[[ Source text, beginning ]]

ParallelNetManager.spike_record()

Syntax:: pnm.spike_record(gid)
Description:: Wraps ParallelContext.spike_record() but calls it only if ParallelContext.gid_exists() is nonzero and records the spikes into the pnm.spikevec and pnm.gidvec Vector objects.

ParallelNetManager.prun()

Syntax:: pnm.prun()
Description:: All the workers and the master are asked to ParallelNetManager.pinit() and ParallelNetManager.pcontinue() up to tstop.

ParallelNetManager.psolve()

Syntax:: pnm.psolve(tstop)
Description:: Wraps ParallelContext.psolve() .

ParallelNetManager.pinit()

Syntax:: pnm.pinit()
Description:: All the workers and the master execute a call to ParallelContext.set_maxstep() to determine the maximum possible step size and all the workers and the master execute a call to the stdinit() of the standard run system.

ParallelNetManager.pcontinue()

Syntax:: pnm.pcontinue(tstop)
Description:: All the workers and the master execute a call to ParallelContext.psolve() to integrate from the current value of t to the argument value.

ParallelNetManager.prstat()

Syntax:

pnm.prstat(0)

pnm.prstat(1)

Description:

Prints a high resolution amount of time all the machines have waited for spike exchange. If some are much higher than others then there is likely a load balance problem. If they are all high relative to the simulation time then spike exchange may be the rate limiting step.

If the argument is 1, then, in addition to wait time, spike_statistics are printed. The format is

pc.id wait_time(s) nsendmax nsend nrecv nrecv_useful
%d\t  %g\t %d\t %d\t %d\t %d\n

[[ Source text, end ]]
[[ Data for review, beginning ]]

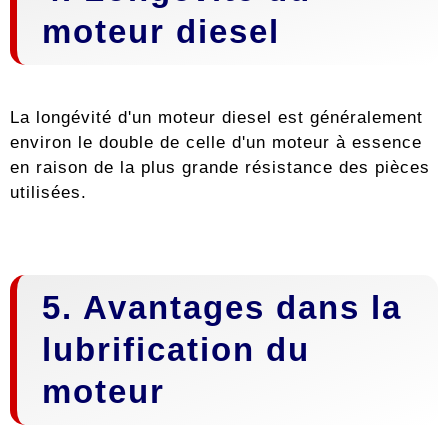
moteur diesel
La longévité d'un moteur diesel est généralement
environ le double de celle d'un moteur à essence
en raison de la plus grande résistance des pièces
utilisées.
5. Avantages dans la
lubrification du
moteur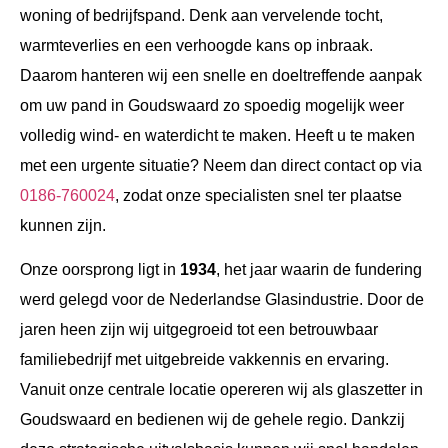
woning of bedrijfspand. Denk aan vervelende tocht,
warmteverlies en een verhoogde kans op inbraak.
Daarom hanteren wij een snelle en doeltreffende aanpak
om uw pand in Goudswaard zo spoedig mogelijk weer
volledig wind- en waterdicht te maken. Heeft u te maken
met een urgente situatie? Neem dan direct contact op via
0186-760024
, zodat onze specialisten snel ter plaatse
kunnen zijn.
Onze oorsprong ligt in
1934
, het jaar waarin de fundering
werd gelegd voor de Nederlandse Glasindustrie. Door de
jaren heen zijn wij uitgegroeid tot een betrouwbaar
familiebedrijf met uitgebreide vakkennis en ervaring.
Vanuit onze centrale locatie opereren wij als glaszetter in
Goudswaard en bedienen wij de gehele regio. Dankzij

[[ Data for review, end ]]

▶ [Exercise goal]:
Rewrite the ParallelNetManager documentation starting with "Syntax:: pnm.prun()" and going on through "Wraps ParallelContext.psolve() .", and swap "master" for "coordinator" throughout.

▶ [Task answer]:
Syntax:: pnm.prun()
Description:: All the workers and the coordinator are asked to ParallelNetManager.pinit() and ParallelNetManager.pcontinue() up to tstop.

ParallelNetManager.psolve()

Syntax:: pnm.psolve(tstop)
Description:: Wraps ParallelContext.psolve() .